Die Muse auf dem Sockel

Das performative Musiktheater »Mathildes Liebestod« feierte Premiere im Kühlergebäude im Gaswerk. Der Abend ist emotional und zieht das Publikum in seinen Bann.
Die Stimmung ist die eines lauen Frühlingsabends, im Kühlergebäude auf dem Gaswerkgelände ist es erstaunlich warm. Nur ein paar dutzend Leute sitzen links und rechts verteilt, in der Mitte des Raums thront ein Sessel auf einem kleinen Steinhügel, umrahmt von Metallstäben, künstlerisch drapiert wie ein eleganter Käfig, der dem Publikum einen voyeuristischen Zoobesucherblick verleiht.
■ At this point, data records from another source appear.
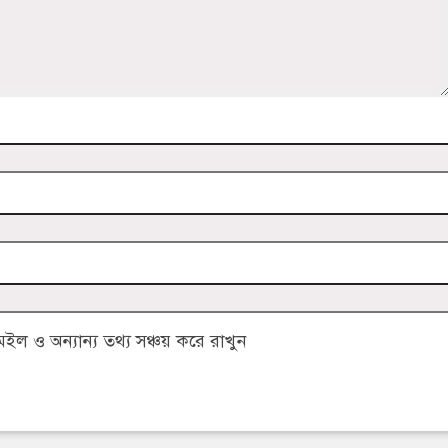
 ও অন্যান্য তথ্য সঞ্চয় করে রাখুন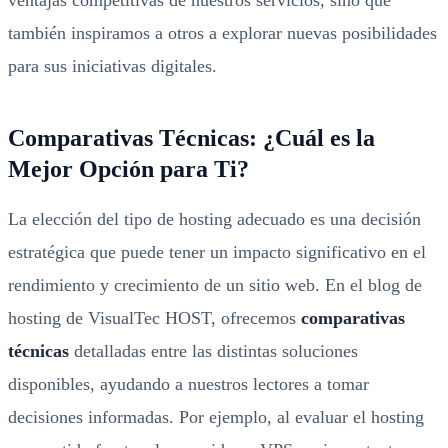
ventajas competitivas de nuestros servicios, sino que
también inspiramos a otros a explorar nuevas posibilidades
para sus iniciativas digitales.
Comparativas Técnicas: ¿Cuál es la
Mejor Opción para Ti?
La elección del tipo de hosting adecuado es una decisión
estratégica que puede tener un impacto significativo en el
rendimiento y crecimiento de un sitio web. En el blog de
hosting de VisualTec HOST, ofrecemos
comparativas
técnicas
detalladas entre las distintas soluciones
disponibles, ayudando a nuestros lectores a tomar
decisiones informadas. Por ejemplo, al evaluar el hosting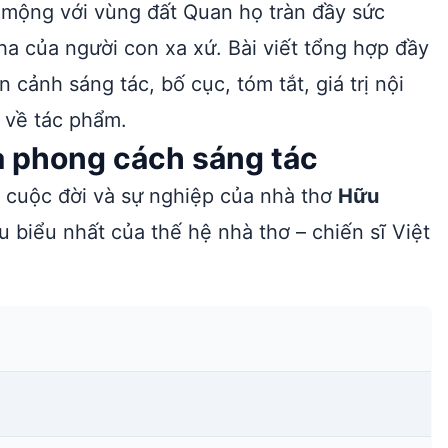
 mộng với vùng đất Quan họ tràn đầy sức
tha của người con xa xứ. Bài viết tổng hợp đầy
n cảnh sáng tác, bố cục, tóm tắt, giá trị nội
 về tác phẩm.
à phong cách sáng tác
ề cuộc đời và sự nghiệp của nhà thơ
Hữu
biểu nhất của thế hệ nhà thơ – chiến sĩ Việt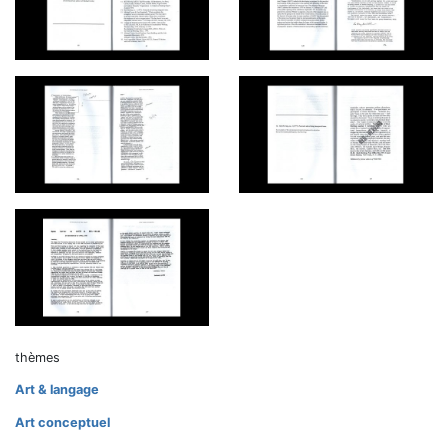
thèmes
Art & langage
Art conceptuel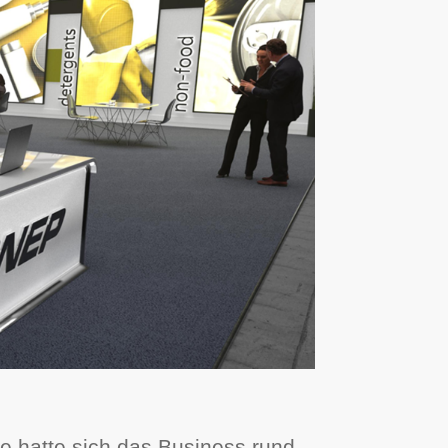
e hatte sich das Business rund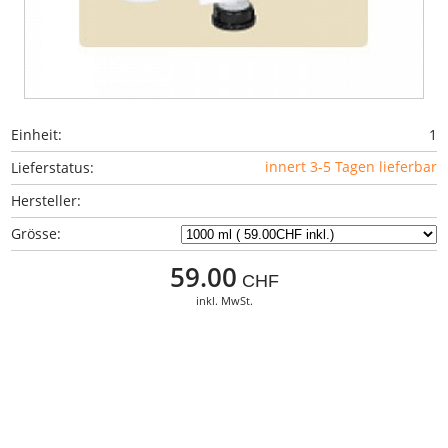
Einheit:
1
innert 3-5 Tagen lieferbar
Lieferstatus:
Hersteller:
Grösse:
59.00
CHF
inkl. MwSt.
Sally du Randt betritt die lauschige Szenerie und wird wie ihre Mathilde-Musenpendants auf einen Sockel gestellt. Sanft und einfühlsam beginnt das intime Musiktheater mit der bayerischen Kammersängerin. Die schön konzipierten Lichtstimmungen von Wolfram Obermeyer schleichen sich sanft in die Szenerie wie das begleitende Klavierspiel von Michael Wagner – immer präsent, aber nie aufdringlich. Den letzten Stimmungsschliff verleiht das mal mystische, mal romantische Sounddesign von Stefan Leibold. Zunächst gefangen hinter schmalen Gittern verschafft sich Sally alias Mathilde einen Weg in die Freiheit und erkundet spielerisch-kindlich und gleichzeitig sinnlich-feminin die schön gestaltete und an einen antiken Göttinnen-Tempel erinnernde Bühne von Christina Pointner.
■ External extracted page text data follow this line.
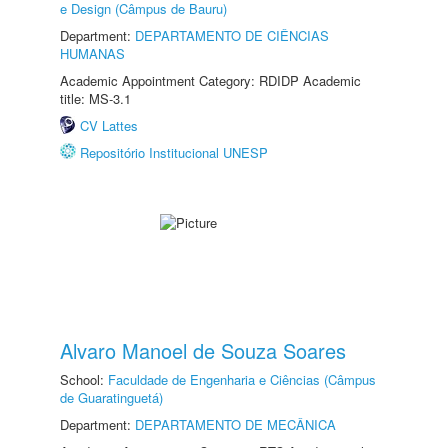
e Design (Câmpus de Bauru)
Department:
DEPARTAMENTO DE CIÊNCIAS
HUMANAS
Academic Appointment Category: RDIDP Academic
title: MS-3.1
CV Lattes
Repositório Institucional UNESP
Alvaro Manoel de Souza Soares
School:
Faculdade de Engenharia e Ciências (Câmpus
de Guaratinguetá)
Department:
DEPARTAMENTO DE MECÂNICA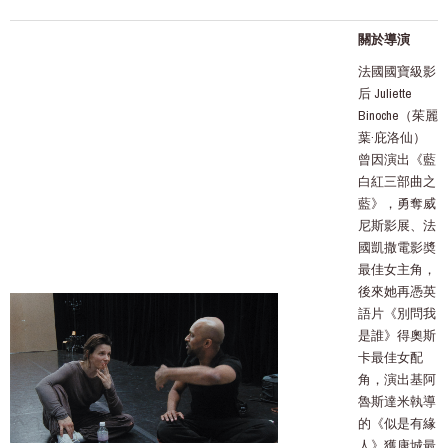
關於導演
法國國寶級影
后 Juliette
Binoche（茱麗
葉·庇洛仙）
曾因演出《藍
白紅三部曲之
藍》，勇奪威
尼斯影展、法
國凱撒電影奬
最佳女主角，
後來她再憑英
語片《別問我
是誰》得奧斯
卡最佳女配
角，演出基阿
魯斯達米執導
的《似是有緣
人》獲康城最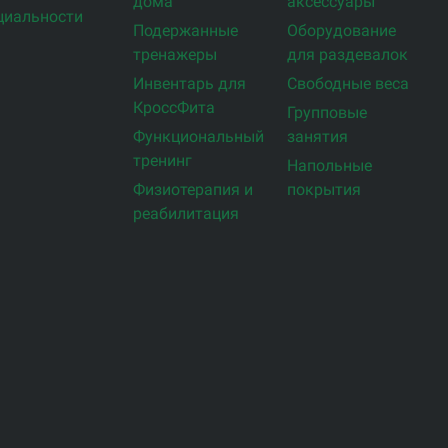
дома
аксессуары
циальности
Подержанные
Оборудование
тренажеры
для раздевалок
Инвентарь для
Свободные веса
КроссФита
Групповые
Функциональный
занятия
тренинг
Напольные
Физиотерапия и
покрытия
реабилитация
Das Leben zweier berühmter liebender Mathildes wird hier verarbeitet. Einmal Mathilde Wesendonck, eine Lyrikerin des 19. Jahrhunderts, aus deren künstlerischem Werk, den »Wesendonck-Liedern«, Richard Wagner musikalisches Material für seine Oper »Tristan und Isolde« verwendete. Für Wagner war die Liaison mit seiner Muse nur eine kurze romantische Episode, für Mathilde jedoch Liebe und Leidenschaft ihres Lebens.
Zum anderen geht es um Mathilde Schönberg und die von ihrem Mann Arnold vertonten Lieder aus dem »Buch der hängenden Gärten«. Eine kurze, tragische und von Liebessehnsucht erfüllte Affäre mit dem Maler Richard Gerstl, der sich kurze Zeit später das Leben nahm, bestimmten ihr und Arnolds Leben.
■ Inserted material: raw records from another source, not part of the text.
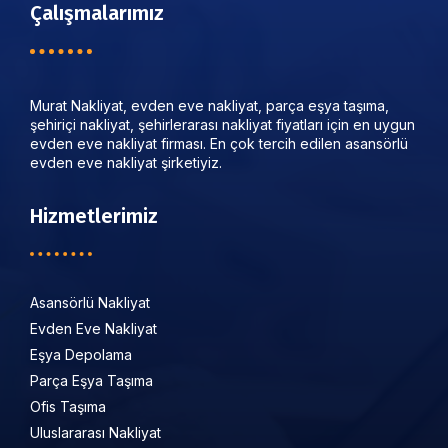
Çalışmalarımız
Murat Nakliyat, evden eve nakliyat, parça eşya taşıma,
şehiriçi nakliyat, şehirlerarası nakliyat fiyatları için en uygun
evden eve nakliyat firması. En çok tercih edilen asansörlü
evden eve nakliyat şirketiyiz.
Hizmetlerimiz
Asansörlü Nakliyat
Evden Eve Nakliyat
Eşya Depolama
Parça Eşya Taşıma
Ofis Taşıma
Uluslararası Nakliyat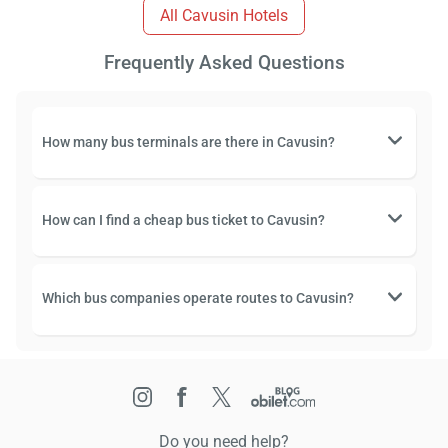
All Cavusin Hotels
Frequently Asked Questions
How many bus terminals are there in Cavusin?
How can I find a cheap bus ticket to Cavusin?
Which bus companies operate routes to Cavusin?
Do you need help?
Liebe, Sehnsucht, Trauer, Leidenschaft, Neugier – viele Emotionen prägen den kurzweiligen Abend und ziehen das Publikum in ihren Bann, so dass man nach knapp 60 Minuten überrascht ist, das alles schon vorbei ist. Kammersängerin Sally du Randt performt mal spielerisch, mal sinnlich, mal aggressiv, immer emotional, mit herausragender Stimme und den beiden Musen gerecht werdend. Für ein intensiveres Textverständnis der deutschen Lieder hätten für die Oper typische Übertitel nicht geschadet. Die Inszenierung von Yi Ling Heather Tan ist ein intimer Abend, der an einigen Stellen noch mutiger in die Performativität hätte eintauchen können, aber dennoch zum lyrischen Schwelgen und Nachdenken einlädt und uns einen emotionalen Einblick in die Seele zweier Künstlerinnen schenkt.
Weitere Vorstellungen: 19. & 26. März, 3. & 13. April.